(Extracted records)
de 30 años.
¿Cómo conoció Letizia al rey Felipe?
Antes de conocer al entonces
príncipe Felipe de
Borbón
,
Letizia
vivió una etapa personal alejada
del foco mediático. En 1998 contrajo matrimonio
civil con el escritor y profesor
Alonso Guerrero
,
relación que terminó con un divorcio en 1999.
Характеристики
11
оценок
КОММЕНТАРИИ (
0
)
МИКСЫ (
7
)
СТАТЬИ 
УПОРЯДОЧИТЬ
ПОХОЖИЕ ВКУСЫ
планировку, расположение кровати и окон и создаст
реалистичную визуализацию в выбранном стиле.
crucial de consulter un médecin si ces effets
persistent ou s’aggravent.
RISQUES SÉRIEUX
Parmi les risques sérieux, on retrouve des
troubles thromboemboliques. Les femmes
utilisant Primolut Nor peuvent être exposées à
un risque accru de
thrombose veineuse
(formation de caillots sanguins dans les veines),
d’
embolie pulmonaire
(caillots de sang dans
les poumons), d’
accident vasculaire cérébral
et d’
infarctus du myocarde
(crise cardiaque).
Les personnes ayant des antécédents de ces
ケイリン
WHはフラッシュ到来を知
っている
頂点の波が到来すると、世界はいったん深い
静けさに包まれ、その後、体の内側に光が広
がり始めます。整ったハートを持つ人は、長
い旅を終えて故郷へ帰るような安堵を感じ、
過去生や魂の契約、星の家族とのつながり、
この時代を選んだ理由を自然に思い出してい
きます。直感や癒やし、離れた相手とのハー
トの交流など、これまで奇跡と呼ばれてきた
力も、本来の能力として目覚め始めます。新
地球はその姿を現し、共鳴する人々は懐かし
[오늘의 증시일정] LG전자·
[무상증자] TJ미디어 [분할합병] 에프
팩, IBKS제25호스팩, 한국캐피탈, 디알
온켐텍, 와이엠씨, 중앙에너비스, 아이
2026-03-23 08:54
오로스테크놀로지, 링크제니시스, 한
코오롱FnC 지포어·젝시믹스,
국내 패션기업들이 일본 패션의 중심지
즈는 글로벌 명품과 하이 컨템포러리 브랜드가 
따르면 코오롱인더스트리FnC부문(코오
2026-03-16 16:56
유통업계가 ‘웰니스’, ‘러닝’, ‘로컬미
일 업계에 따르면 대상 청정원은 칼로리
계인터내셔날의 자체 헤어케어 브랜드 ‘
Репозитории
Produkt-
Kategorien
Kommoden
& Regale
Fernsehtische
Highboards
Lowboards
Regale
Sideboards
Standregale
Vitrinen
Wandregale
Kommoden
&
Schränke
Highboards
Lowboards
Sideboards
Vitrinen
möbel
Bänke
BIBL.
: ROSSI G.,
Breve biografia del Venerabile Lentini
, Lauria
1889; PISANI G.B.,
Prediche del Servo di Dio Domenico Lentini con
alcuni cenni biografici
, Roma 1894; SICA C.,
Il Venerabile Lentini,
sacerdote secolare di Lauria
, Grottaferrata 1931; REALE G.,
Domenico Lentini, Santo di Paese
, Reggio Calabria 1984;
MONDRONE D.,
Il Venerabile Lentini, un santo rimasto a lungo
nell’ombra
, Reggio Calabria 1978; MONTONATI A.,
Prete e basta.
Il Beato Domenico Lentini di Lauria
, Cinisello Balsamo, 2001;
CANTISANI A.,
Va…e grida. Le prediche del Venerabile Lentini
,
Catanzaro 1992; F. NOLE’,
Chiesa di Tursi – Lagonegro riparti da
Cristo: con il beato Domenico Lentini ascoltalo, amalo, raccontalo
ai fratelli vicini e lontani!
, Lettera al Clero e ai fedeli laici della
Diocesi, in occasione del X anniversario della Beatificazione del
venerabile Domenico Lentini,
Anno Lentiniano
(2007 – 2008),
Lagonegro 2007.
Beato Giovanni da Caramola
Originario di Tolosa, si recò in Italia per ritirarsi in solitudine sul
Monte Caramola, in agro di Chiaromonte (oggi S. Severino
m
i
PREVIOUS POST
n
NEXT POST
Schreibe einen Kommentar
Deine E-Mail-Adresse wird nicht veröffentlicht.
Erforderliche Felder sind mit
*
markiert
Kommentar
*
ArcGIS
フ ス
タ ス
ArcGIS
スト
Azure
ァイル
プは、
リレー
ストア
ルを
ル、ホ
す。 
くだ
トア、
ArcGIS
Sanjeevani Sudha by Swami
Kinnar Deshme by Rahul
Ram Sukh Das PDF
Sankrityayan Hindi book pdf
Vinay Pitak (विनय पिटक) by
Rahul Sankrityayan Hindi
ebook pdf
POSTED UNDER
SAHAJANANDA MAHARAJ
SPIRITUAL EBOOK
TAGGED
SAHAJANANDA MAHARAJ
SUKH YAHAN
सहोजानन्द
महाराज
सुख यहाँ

**The task:** Can you edit the items above so that "Sideboards" reads "Anrichten" everywhere it appears, with nothing else changed?

**Your response:**
de 30 años.
¿Cómo conoció Letizia al rey Felipe?
Antes de conocer al entonces
príncipe Felipe de
Borbón
,
Letizia
vivió una etapa personal alejada
del foco mediático. En 1998 contrajo matrimonio
civil con el escritor y profesor
Alonso Guerrero
,
relación que terminó con un divorcio en 1999.
Характеристики
11
оценок
КОММЕНТАРИИ (
0
)
МИКСЫ (
7
)
СТАТЬИ 
УПОРЯДОЧИТЬ
ПОХОЖИЕ ВКУСЫ
планировку, расположение кровати и окон и создаст
реалистичную визуализацию в выбранном стиле.
crucial de consulter un médecin si ces effets
persistent ou s’aggravent.
RISQUES SÉRIEUX
Parmi les risques sérieux, on retrouve des
troubles thromboemboliques. Les femmes
utilisant Primolut Nor peuvent être exposées à
un risque accru de
thrombose veineuse
(formation de caillots sanguins dans les veines),
d’
embolie pulmonaire
(caillots de sang dans
les poumons), d’
accident vasculaire cérébral
et d’
infarctus du myocarde
(crise cardiaque).
Les personnes ayant des antécédents de ces
ケイリン
WHはフラッシュ到来を知
っている
頂点の波が到来すると、世界はいったん深い
静けさに包まれ、その後、体の内側に光が広
がり始めます。整ったハートを持つ人は、長
い旅を終えて故郷へ帰るような安堵を感じ、
過去生や魂の契約、星の家族とのつながり、
この時代を選んだ理由を自然に思い出してい
きます。直感や癒やし、離れた相手とのハー
トの交流など、これまで奇跡と呼ばれてきた
力も、本来の能力として目覚め始めます。新
地球はその姿を現し、共鳴する人々は懐かし
[오늘의 증시일정] LG전자·
[무상증자] TJ미디어 [분할합병] 에프
팩, IBKS제25호스팩, 한국캐피탈, 디알
온켐텍, 와이엠씨, 중앙에너비스, 아이
2026-03-23 08:54
오로스테크놀로지, 링크제니시스, 한
코오롱FnC 지포어·젝시믹스,
국내 패션기업들이 일본 패션의 중심지
즈는 글로벌 명품과 하이 컨템포러리 브랜드가 
따르면 코오롱인더스트리FnC부문(코오
2026-03-16 16:56
유통업계가 ‘웰니스’, ‘러닝’, ‘로컬미
일 업계에 따르면 대상 청정원은 칼로리
계인터내셔날의 자체 헤어케어 브랜드 ‘
Репозитории
Produkt-
Kategorien
Kommoden
& Regale
Fernsehtische
Highboards
Lowboards
Regale
Anrichten
Standregale
Vitrinen
Wandregale
Kommoden
&
Schränke
Highboards
Lowboards
Anrichten
Vitrinen
möbel
Bänke
BIBL.
: ROSSI G.,
Breve biografia del Venerabile Lentini
, Lauria
1889; PISANI G.B.,
Prediche del Servo di Dio Domenico Lentini con
alcuni cenni biografici
, Roma 1894; SICA C.,
Il Venerabile Lentini,
sacerdote secolare di Lauria
, Grottaferrata 1931; REALE G.,
Domenico Lentini, Santo di Paese
, Reggio Calabria 1984;
MONDRONE D.,
Il Venerabile Lentini, un santo rimasto a lungo
nell’ombra
, Reggio Calabria 1978; MONTONATI A.,
Prete e basta.
Il Beato Domenico Lentini di Lauria
, Cinisello Balsamo, 2001;
CANTISANI A.,
Va…e grida. Le prediche del Venerabile Lentini
,
Catanzaro 1992; F. NOLE’,
Chiesa di Tursi – Lagonegro riparti da
Cristo: con il beato Domenico Lentini ascoltalo, amalo, raccontalo
ai fratelli vicini e lontani!
, Lettera al Clero e ai fedeli laici della
Diocesi, in occasione del X anniversario della Beatificazione del
venerabile Domenico Lentini,
Anno Lentiniano
(2007 – 2008),
Lagonegro 2007.
Beato Giovanni da Caramola
Originario di Tolosa, si recò in Italia per ritirarsi in solitudine sul
Monte Caramola, in agro di Chiaromonte (oggi S. Severino
m
i
PREVIOUS POST
n
NEXT POST
Schreibe einen Kommentar
Deine E-Mail-Adresse wird nicht veröffentlicht.
Erforderliche Felder sind mit
*
markiert
Kommentar
*
ArcGIS
フ ス
タ ス
ArcGIS
スト
Azure
ァイル
プは、
リレー
ストア
ルを
ル、ホ
す。 
くだ
トア、
ArcGIS
Sanjeevani Sudha by Swami
Kinnar Deshme by Rahul
Ram Sukh Das PDF
Sankrityayan Hindi book pdf
Vinay Pitak (विनय पिटक) by
Rahul Sankrityayan Hindi
ebook pdf
POSTED UNDER
SAHAJANANDA MAHARAJ
SPIRITUAL EBOOK
TAGGED
SAHAJANANDA MAHARAJ
SUKH YAHAN
सहोजानन्द
महाराज
सुख यहाँ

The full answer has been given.